Near record corn production in 2008 is expected despite the fact farmers intend to plant fewer corn acres nationwide as indicated by the Prospective Planting report released today by the U.S. Department of Agriculture.
A delicate balance of good weather and higher yield trends due to technology will be key to cinch the difference between corn demand and actual production since planting intentions are down 8 percent from 2007’s acreage.
The report says farmers intend to plant 86.014 million corn acres nationwide this year, which is the second-highest planted corn acreage on record. If the average trend yield of 155.5 bushels per acre is realized, corn producers would be on track to produce approximately 12.3 billion bushels in 2008 – the second-highest production ever. Yields have increased by an average of 2.2 bushels per acre per year in the last 10 years. Efficiencies of production, management and technology have improved, maximizing how much corn is produced per acre.

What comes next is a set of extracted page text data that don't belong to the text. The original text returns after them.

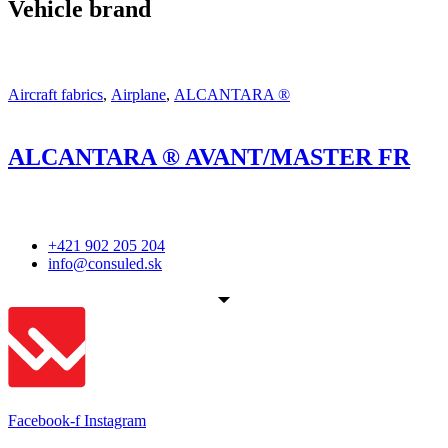
Vehicle brand
Aircraft fabrics
,
Airplane
,
ALCANTARA ®
ALCANTARA ® AVANT/MASTER FR
+421 902 205 204
info@consuled.sk
Facebook-f
Instagram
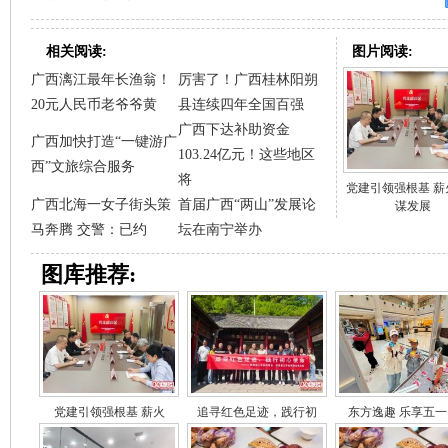
相关阅读:
图片阅读:
广西漓江最年长渔翁！
厉害了！广西桂林阳朔
20元人民币老爷爷黄
县连续四年全国百强
广西下达补助资金
广西加快打造“一键游广
103.24亿元！这些地区
西”文旅综合服务
将
党建引领强根基 薪
广西北海一女子街头策
首届广西“两山”发展论
谋发展
马奔腾 交警：已约
坛在南宁举办
图库推荐:
党建引领强根基 薪火
追寻红色足迹，践行初
东方逸趣 乐享五一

In South Dakota, producers indicated they would plant 4.6 million acres of corn in 2008, down from a projected 4.9 million acres at this same time in March of 2007. South Dakota producers harvested 4.5 million bushels of corn in 2007.
High input costs for corn and crop rotation considerations may have motivated some farmers to plant fewer acres to corn. However, demand and competition for corn could create a profitable marketing scenario, and in fact the price ratio between corn and soybeans often favors growing corn over soybeans.
“South Dakota producers are responding to the marketplace with their planting intentions and these numbers clearly refute the arguments out there that corn is taking acres away. As with any management decision, producers really need to push a pencil to the economics of growing one commodity over the other, and not make the assumption that because input costs are higher, a lower net return is inevitable,” said Bill Chase, president of the South Dakota Corn Growers Association.
In a recent report printed in the South Dakota Corn Utilization Council publication, a comparison is made between planting corn versus soybeans. For example, if you compared a possible 140 bushel corn yield at a value of $5.00 per bushel to a 45 bushel soybean yield valued at $11.80, the difference would be $40.00 per acre greater revenue over direct costs for corn. This is based on an average direct cost of $279 per acre for corn and $150 per acre for soybeans.
“Corn growers have experienced high demand in all markets recently: exports, ethanol, consumer and livestock,” said Chase. “Today’s USDA report shows there will be an appetite for corn going into the growing season and producers will likely be incentivized by this scenario to plant any uncommitted acres to corn or even change their rotation to corn after corn to maximize returns.”
It’s important to realize that no seed is in the ground yet and there are many other external factors, such as weather, that affect planting decisions and crop production.
“We won’t know what actual plantings are until USDA’s acreage report at the end of June,” said Chase. “Historically, corn acreage projections have increased from the March Prospective Planting report to the actual planted acreage report in June – 3 million acres more last year. In fact, the March report has underestimated actual corn acres each of the last four years.
“The bottom line is, the market is demanding corn and South Dakota producers are uniquely positioned to meet that demand this growing season,” said Chase.